Heartland opened in 1981 in the old Bemidji Armory building. The following year the school relocated to a newly built, 60-square-foot building in Northern Township. It was equipped with two stories, five classrooms, three multi-purpose rooms and an enrollment of 35 students in grades K-12.

Today, Heartland Christian Academy enrolls students in grades K-8, and has added onto and renovated its existing building. It's rural setting and non-denominational, Biblical-based learning is what sets it apart from other schools.

Robert Roach has been principal at Heartland for five years. He said over the course of 30 years, the school has been most successful keeping a broad-based spectrum of churches involved and having a good relationship with the Bemidji School District.

"We have 14 different churches representing students who attend Heartland," Roach said. "Because our students are enrolled in the district, we receive funding for things like transportation and professional training."

The Bemidji School District receives non-public pupil aid from the state for project funding for homeschooled students and private schools. Heartland uses this funding towards free and reduced school lunch, staff training, and school safety and health. The district must also provide transportation.

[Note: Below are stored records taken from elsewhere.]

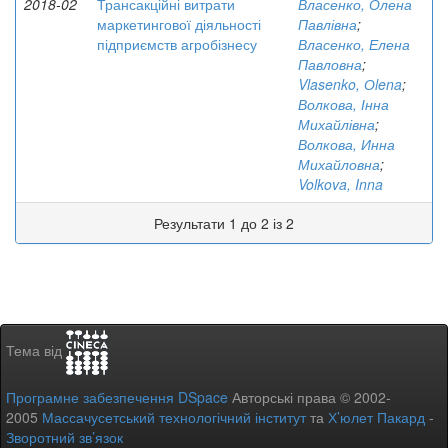
2018-02
Трансакційні витрати
Власенко, Олена
маркетингової діяльності
Павлівна
;
підприємств агробізнесу
Власенко, Елена
Павловна
;
Vlasenko, Оlena
;
Волкова, Інна
Михайлівна
;
Волкова, Инна
Михайловна
;
Volkova, Inna
Результати 1 до 2 із 2
Тема від
Програмне забезпечення DSpace
Авторські права © 2002-
2005
Массачусетський технологічний інститут
та
Х’юлет Пакард
-
Зворотний зв’язок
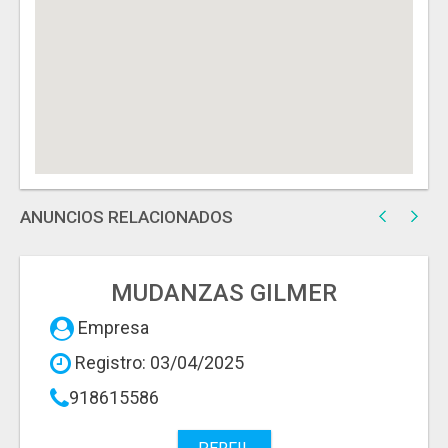
ANUNCIOS RELACIONADOS
MUDANZAS GILMER
Empresa
Registro: 03/04/2025
918615586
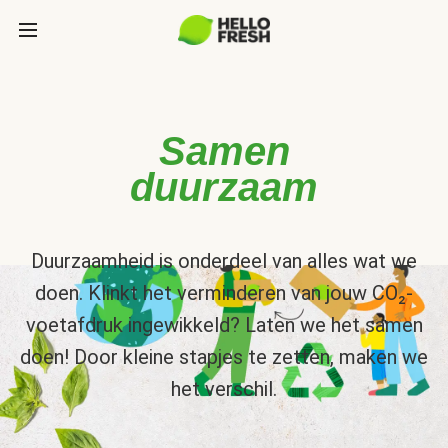
Samen
duurzaam
Duurzaamheid is onderdeel van alles wat we
doen. Klinkt het verminderen van jouw CO₂-
voetafdruk ingewikkeld? Laten we het samen
doen! Door kleine stapjes te zetten, maken we
het verschil.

"We are so blessed to have such a great relationship with the district," Roach said. "When students leave our school they go to public school. We view them as partners."

But with successes there have been challenges. According to Roach, the recent downturn in the economy had some parents making tough choices about their child's schooling.

"More parents are finding their resources limited," Roach said. "I have seen more parents having to make tougher choices about which of their children gets to go to private school than what I remember."

Roach said the school's biggest hurdle is the lack of exposure within the community. The school has struggled with this since he's been principal, Roach said.

"We don't want to be the best kept secret in the Bemidji area," Roach said. "It's nice to be in the country, but sometimes substitute teachers can't find the school."

Another challenge, according to Roach, is the pay scale of its teachers. Teachers at Heartland get paid half of what teachers make at the School District, Roach said.

"Heartland teachers make a lot of sacrifices," Simula said. "They put in a lot of volunteer hours. It's not easy on a small budget. But they have small class sizes and teach a quality education."

This year, teacher Dan Bera said he has five students in his class - not a typical number of students. Last year he had 16 students in his combined third- and fourth-grade class.

"There's a lot of parent involvement," Bera said. "That's what's good about the school. It's one-on-one with students and with parents."

Simula said she is still in touch with her old classmates from Heartland to this day. Attending a small, rural school didn't stop her from accomplishing her goals in high school, she said.

"I went on to participate in band, choir and sports," Simula said. "(Heartland) is where I got my start in soccer."

Heartland Christian Academy will celebrate its 30th anniversary Friday, May 28, with time and place to be announced.